Again — Back to the patent. We knew centralization wouldn’t last. We knew that there would be a model shopping experience, or marketplace that would want to exist and transcend beyond the confines of its own digitally walled garden. We had no clue that it would take rearchitecting the entire shopping ecosystem to do it.

With EVERY’s consuming of previous ‘Comr.se Corp’ assets, we are excited for the decentralization and distribution of commerce to be resting within EVERY’s Intellectual Property.

US 20150278931 A1 : “Native eCommerce Transactables for Familiar User Environments”
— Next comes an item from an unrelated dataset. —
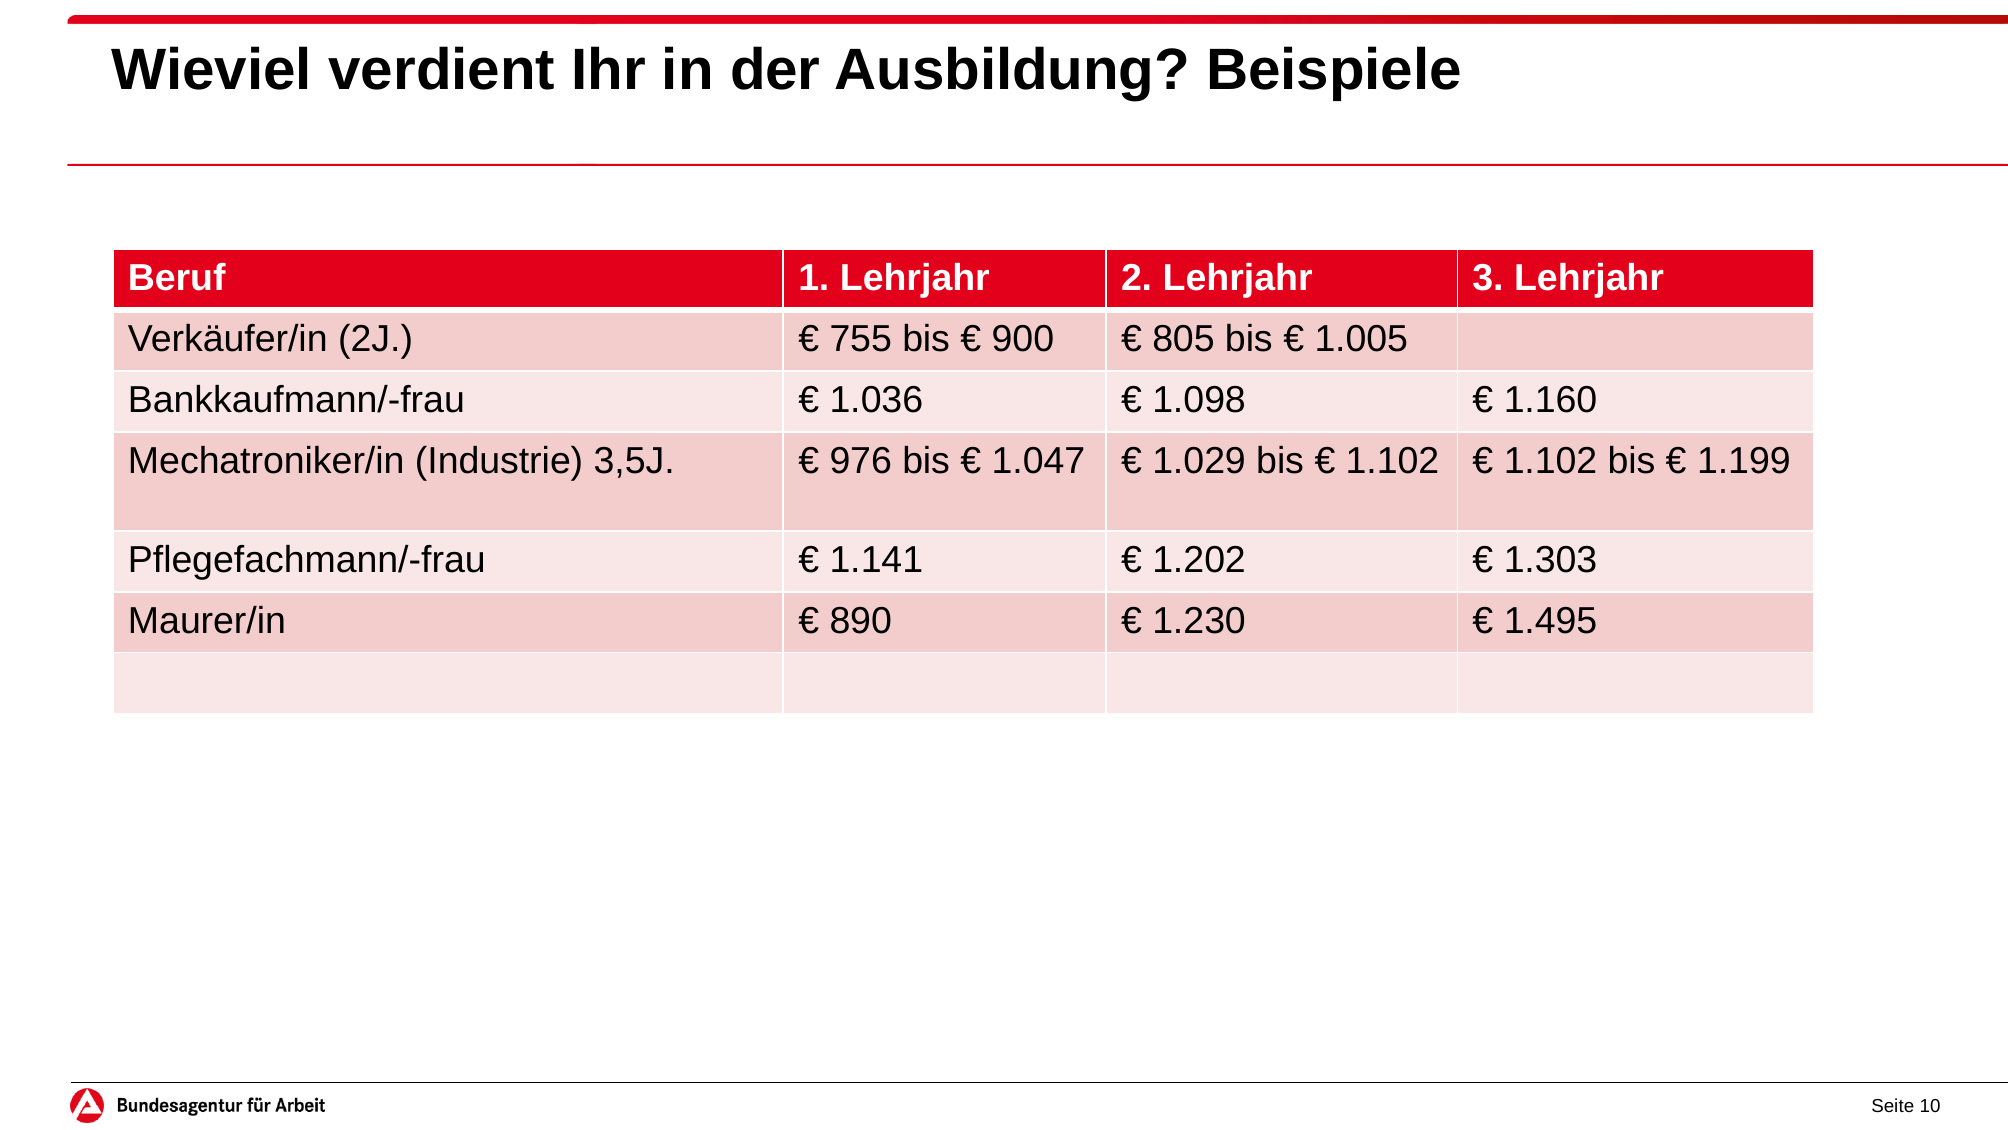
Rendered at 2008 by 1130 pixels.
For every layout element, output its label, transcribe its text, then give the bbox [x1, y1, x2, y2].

Native e-commerce transactable for social and other familiar and/or suitable user environments are enabled. A user of a network site may interact with a transactable to conduct a transaction with a 3rd party without leaving a user environment of the network site. The transactable may be configured to adopt the “look and feel” of the network site into which it is incorporated. While conducting the transaction with the transactable, the user may perceive that they remain at the network site, even though transaction information may be exchanged with a 3rd party network site. The transaction mediation service may obtain social activity data from a plurality of social network sites, as well as merchant activity data (e.g., transaction activity) from a plurality of merchant network sites. The data of each suitable network site may be translated, transformed and/or normalized into a unified and uniform format maintained by the transaction mediation service.